§ INSTRUCTIONS TO FOLLOW
Working from the line that contains "plot(x, y, xlim=xrange, ylim=yrange, xlab=xlab, yla" down to the last line below, repeat each line exactly.

☆ ☆ ☆ ☆

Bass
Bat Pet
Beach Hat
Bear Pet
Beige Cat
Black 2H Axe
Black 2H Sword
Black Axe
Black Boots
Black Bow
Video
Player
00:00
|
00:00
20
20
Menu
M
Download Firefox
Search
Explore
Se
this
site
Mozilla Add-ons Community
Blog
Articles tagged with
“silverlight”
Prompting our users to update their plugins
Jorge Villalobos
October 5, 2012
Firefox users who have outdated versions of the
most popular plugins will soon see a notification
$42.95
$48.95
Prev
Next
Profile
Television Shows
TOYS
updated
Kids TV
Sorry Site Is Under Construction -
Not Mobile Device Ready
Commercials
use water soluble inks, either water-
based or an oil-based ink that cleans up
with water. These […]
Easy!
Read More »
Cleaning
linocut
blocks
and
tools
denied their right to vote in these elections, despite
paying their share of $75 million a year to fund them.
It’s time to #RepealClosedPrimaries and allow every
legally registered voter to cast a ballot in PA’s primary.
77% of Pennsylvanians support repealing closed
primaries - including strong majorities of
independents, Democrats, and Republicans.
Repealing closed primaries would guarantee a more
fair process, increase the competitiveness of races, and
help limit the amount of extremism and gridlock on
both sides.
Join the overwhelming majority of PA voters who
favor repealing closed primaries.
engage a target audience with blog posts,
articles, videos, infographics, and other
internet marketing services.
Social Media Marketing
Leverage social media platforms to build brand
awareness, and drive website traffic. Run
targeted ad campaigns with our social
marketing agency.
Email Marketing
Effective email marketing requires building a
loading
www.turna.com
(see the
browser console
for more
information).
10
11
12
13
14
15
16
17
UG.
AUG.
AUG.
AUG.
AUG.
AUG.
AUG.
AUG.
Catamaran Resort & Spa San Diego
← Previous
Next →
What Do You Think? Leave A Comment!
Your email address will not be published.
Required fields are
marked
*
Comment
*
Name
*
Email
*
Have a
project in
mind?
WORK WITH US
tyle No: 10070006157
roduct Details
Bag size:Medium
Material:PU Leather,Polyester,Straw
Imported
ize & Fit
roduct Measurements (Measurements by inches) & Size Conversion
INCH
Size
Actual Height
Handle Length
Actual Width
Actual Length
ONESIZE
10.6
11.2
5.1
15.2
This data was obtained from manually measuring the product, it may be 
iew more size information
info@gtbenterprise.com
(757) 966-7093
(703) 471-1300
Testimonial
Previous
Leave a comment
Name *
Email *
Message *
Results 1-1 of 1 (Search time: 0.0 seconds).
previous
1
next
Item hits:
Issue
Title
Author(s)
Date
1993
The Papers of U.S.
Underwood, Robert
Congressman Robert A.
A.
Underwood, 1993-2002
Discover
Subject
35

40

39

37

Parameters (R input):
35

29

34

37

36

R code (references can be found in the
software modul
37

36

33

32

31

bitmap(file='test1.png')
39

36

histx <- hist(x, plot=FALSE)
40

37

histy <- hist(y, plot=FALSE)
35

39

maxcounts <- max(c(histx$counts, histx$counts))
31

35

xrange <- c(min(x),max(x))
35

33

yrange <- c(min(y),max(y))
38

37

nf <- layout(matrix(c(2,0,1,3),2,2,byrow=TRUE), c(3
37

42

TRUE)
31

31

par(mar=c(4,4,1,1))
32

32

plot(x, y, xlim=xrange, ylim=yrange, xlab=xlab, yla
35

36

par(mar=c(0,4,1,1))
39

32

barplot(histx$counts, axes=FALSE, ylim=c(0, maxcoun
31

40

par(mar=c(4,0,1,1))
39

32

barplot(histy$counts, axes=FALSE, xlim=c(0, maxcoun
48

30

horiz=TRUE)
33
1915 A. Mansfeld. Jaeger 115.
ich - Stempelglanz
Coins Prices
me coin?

☆ ☆ ☆ ☆

§ EXERCISE ANSWER
plot(x, y, xlim=xrange, ylim=yrange, xlab=xlab, yla
35

36

par(mar=c(0,4,1,1))
39

32

barplot(histx$counts, axes=FALSE, ylim=c(0, maxcoun
31

40

par(mar=c(4,0,1,1))
39

32

barplot(histy$counts, axes=FALSE, xlim=c(0, maxcoun
48

30

horiz=TRUE)
33
1915 A. Mansfeld. Jaeger 115.
ich - Stempelglanz
Coins Prices
me coin?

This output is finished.